Exercise materials section start

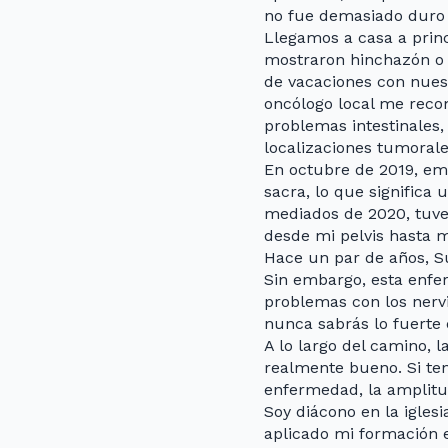
no fue demasiado duro p
Llegamos a casa a prin
mostraron hinchazón o c
de vacaciones con nues
oncólogo local me rec
problemas intestinales,
localizaciones tumorale
En octubre de 2019, e
sacra, lo que significa
mediados de 2020, tuve u
desde mi pelvis hasta m
Hace un par de años, S
Sin embargo, esta enfe
problemas con los nervi
nunca sabrás lo fuerte 
A lo largo del camino,
realmente bueno. Si te
enfermedad, la amplit
Soy diácono en la igles
aplicado mi formación e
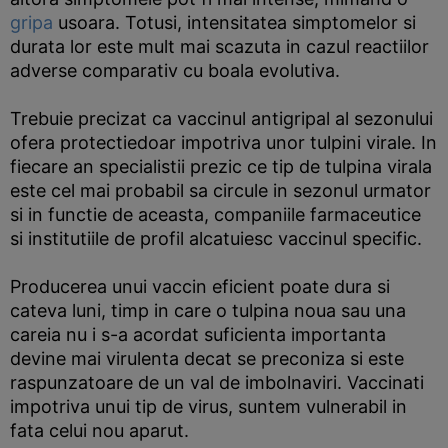
gripa
usoara. Totusi, intensitatea simptomelor si
durata lor este mult mai scazuta in cazul reactiilor
adverse comparativ cu boala evolutiva.
Trebuie precizat ca vaccinul antigripal al sezonului
ofera protectiedoar impotriva unor tulpini virale. In
fiecare an specialistii prezic ce tip de tulpina virala
este cel mai probabil sa circule in sezonul urmator
si in functie de aceasta, companiile farmaceutice
si institutiile de profil alcatuiesc vaccinul specific.
Producerea unui vaccin eficient poate dura si
cateva luni, timp in care o tulpina noua sau una
careia nu i s-a acordat suficienta importanta
devine mai virulenta decat se preconiza si este
raspunzatoare de un val de imbolnaviri. Vaccinati
impotriva unui tip de virus, suntem vulnerabil in
fata celui nou aparut.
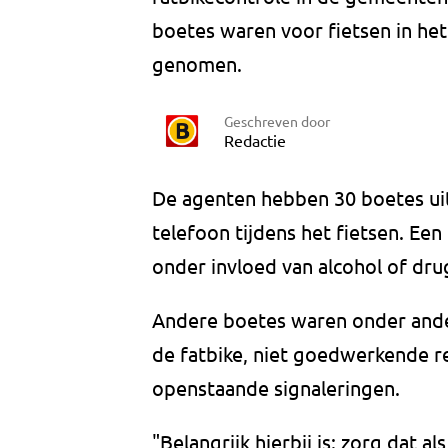
boetes waren voor fietsen in het 
genomen.
Geschreven door
Redactie
De agenten hebben 30 boetes ui
telefoon tijdens het fietsen. Ee
onder invloed van alcohol of dru
Andere boetes waren onder ande
de fatbike, niet goedwerkende 
openstaande signaleringen.
"Belangrijk hierbij is: zorg dat al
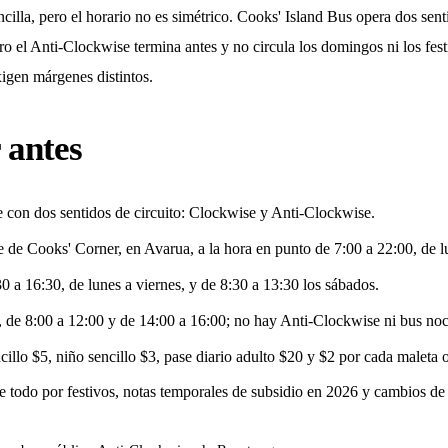
encilla, pero el horario no es simétrico. Cooks' Island Bus opera dos sent
o el Anti-Clockwise termina antes y no circula los domingos ni los fest
xigen márgenes distintos.
 antes
e con dos sentidos de circuito: Clockwise y Anti-Clockwise.
le de Cooks' Corner, en Avarua, a la hora en punto de 7:00 a 22:00, de l
0 a 16:30, de lunes a viernes, y de 8:30 a 13:30 los sábados.
 de 8:00 a 12:00 y de 14:00 a 16:00; no hay Anti-Clockwise ni bus noc
ncillo $5, niño sencillo $3, pase diario adulto $20 y $2 por cada maleta 
bre todo por festivos, notas temporales de subsidio en 2026 y cambios de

Exercise materials section end

## Exercise details
Exactly as they appear above, write out all the entries, but not the images.

## Result for this task
no fue demasiado duro p
Llegamos a casa a prin
mostraron hinchazón o c
de vacaciones con nues
oncólogo local me rec
problemas intestinales,
localizaciones tumorale
En octubre de 2019, e
sacra, lo que significa
mediados de 2020, tuve u
desde mi pelvis hasta m
Hace un par de años, S
Sin embargo, esta enfe
problemas con los nervi
nunca sabrás lo fuerte 
A lo largo del camino,
realmente bueno. Si te
enfermedad, la amplit
Soy diácono en la igles
aplicado mi formación e
gripa
usoara. Totusi, intensitatea simptomelor si
durata lor este mult mai scazuta in cazul reactiilor
adverse comparativ cu boala evolutiva.
Trebuie precizat ca vaccinul antigripal al sezonului
ofera protectiedoar impotriva unor tulpini virale. In
fiecare an specialistii prezic ce tip de tulpina virala
este cel mai probabil sa circule in sezonul urmator
si in functie de aceasta, companiile farmaceutice
si institutiile de profil alcatuiesc vaccinul specific.
Producerea unui vaccin eficient poate dura si
cateva luni, timp in care o tulpina noua sau una
careia nu i s-a acordat suficienta importanta
devine mai virulenta decat se preconiza si este
raspunzatoare de un val de imbolnaviri. Vaccinati
impotriva unui tip de virus, suntem vulnerabil in
fata celui nou aparut.
boetes waren voor fietsen in het 
genomen.
Geschreven door
Redactie
De agenten hebben 30 boetes ui
telefoon tijdens het fietsen. Ee
onder invloed van alcohol of dru
Andere boetes waren onder ande
de fatbike, niet goedwerkende 
openstaande signaleringen.
"Belangrijk hierbij is: zorg dat al
encilla, pero el horario no es simétrico. Cooks' Island Bus opera dos sent
o el Anti-Clockwise termina antes y no circula los domingos ni los fest
xigen márgenes distintos.
 antes
e con dos sentidos de circuito: Clockwise y Anti-Clockwise.
le de Cooks' Corner, en Avarua, a la hora en punto de 7:00 a 22:00, de l
0 a 16:30, de lunes a viernes, y de 8:30 a 13:30 los sábados.
 de 8:00 a 12:00 y de 14:00 a 16:00; no hay Anti-Clockwise ni bus noc
ncillo $5, niño sencillo $3, pase diario adulto $20 y $2 por cada maleta 
bre todo por festivos, notas temporales de subsidio en 2026 y cambios de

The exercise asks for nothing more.